Les visites supervisées ont commencé progressivement, selon les souhaits de Lily. Certaines semaines, sa mère venait. D’autres semaines, elle ne venait pas. Tout était consigné. Rien n’était imposé.
Lily a appris quelque chose d’inestimable.
Elle a appris que ses sentiments comptaient.
Qu’elle puisse dire non.
Cet amour ne se prouve pas seulement par des excuses, mais aussi par la constance.
L’avenir, enfin protégé
Le fonds fiduciaire reste intact, sauf pour les besoins de Lily : frais de scolarité, soins de santé et les opportunités que son père souhaitait lui offrir.
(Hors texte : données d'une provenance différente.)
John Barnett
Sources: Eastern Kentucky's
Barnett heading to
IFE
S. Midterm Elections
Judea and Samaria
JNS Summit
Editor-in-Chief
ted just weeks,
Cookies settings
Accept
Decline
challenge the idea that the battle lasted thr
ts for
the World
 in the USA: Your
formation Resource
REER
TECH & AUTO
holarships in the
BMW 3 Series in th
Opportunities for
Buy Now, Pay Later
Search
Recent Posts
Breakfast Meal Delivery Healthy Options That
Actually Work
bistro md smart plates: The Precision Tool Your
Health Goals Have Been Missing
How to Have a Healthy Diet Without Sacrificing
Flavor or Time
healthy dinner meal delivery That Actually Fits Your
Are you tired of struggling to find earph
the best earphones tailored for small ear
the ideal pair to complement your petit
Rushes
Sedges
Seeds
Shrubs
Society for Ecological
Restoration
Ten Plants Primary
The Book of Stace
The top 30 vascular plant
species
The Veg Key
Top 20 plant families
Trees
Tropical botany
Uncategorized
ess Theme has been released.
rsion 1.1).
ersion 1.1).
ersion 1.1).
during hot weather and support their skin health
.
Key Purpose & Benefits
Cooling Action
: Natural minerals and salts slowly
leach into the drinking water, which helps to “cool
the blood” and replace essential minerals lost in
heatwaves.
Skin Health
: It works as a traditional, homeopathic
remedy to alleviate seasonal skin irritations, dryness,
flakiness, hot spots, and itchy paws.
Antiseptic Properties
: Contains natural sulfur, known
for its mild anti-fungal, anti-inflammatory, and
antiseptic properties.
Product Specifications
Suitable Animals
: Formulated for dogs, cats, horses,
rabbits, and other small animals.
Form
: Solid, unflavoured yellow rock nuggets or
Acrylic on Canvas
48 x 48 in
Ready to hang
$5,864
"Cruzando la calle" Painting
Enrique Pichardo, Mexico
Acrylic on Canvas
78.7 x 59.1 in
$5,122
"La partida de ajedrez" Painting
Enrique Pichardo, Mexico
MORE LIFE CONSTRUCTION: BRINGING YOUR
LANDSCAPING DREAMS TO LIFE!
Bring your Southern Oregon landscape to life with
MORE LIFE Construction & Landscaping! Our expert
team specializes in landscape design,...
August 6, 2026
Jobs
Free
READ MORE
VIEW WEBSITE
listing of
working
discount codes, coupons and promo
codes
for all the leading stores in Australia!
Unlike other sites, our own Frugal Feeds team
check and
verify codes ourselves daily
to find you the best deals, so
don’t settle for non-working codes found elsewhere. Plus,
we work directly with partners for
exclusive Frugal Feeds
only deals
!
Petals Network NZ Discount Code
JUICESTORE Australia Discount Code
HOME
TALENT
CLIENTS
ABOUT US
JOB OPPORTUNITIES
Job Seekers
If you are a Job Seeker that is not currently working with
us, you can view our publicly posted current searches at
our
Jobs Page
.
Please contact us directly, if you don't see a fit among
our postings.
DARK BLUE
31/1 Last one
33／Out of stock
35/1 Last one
Quand elle a reçu sa première lettre d’admission au lycée, elle l’a scotchée sur le réfrigérateur. Elle a souri d’une manière qui a allégé des années d’inquiétude.
Ce soir-là, j’ai relu la lettre de mon fils.
Il ne s’agissait pas d’argent. Il s’agissait de prévoyance. De protéger un enfant lorsqu’il n’en avait plus la possibilité.
Une fin paisible, comme il se doit.
Il n’y a pas eu de victoire spectaculaire. Pas de célébration. Juste une jeune fille qui se sent suffisamment en sécurité pour envisager son avenir.
Et un vieil homme qui a tenu sa promesse.
Parfois, la justice ne triomphe pas sous les applaudissements. Parfois, elle s’installe discrètement, grâce à la préparation, la patience et un amour indéfectible.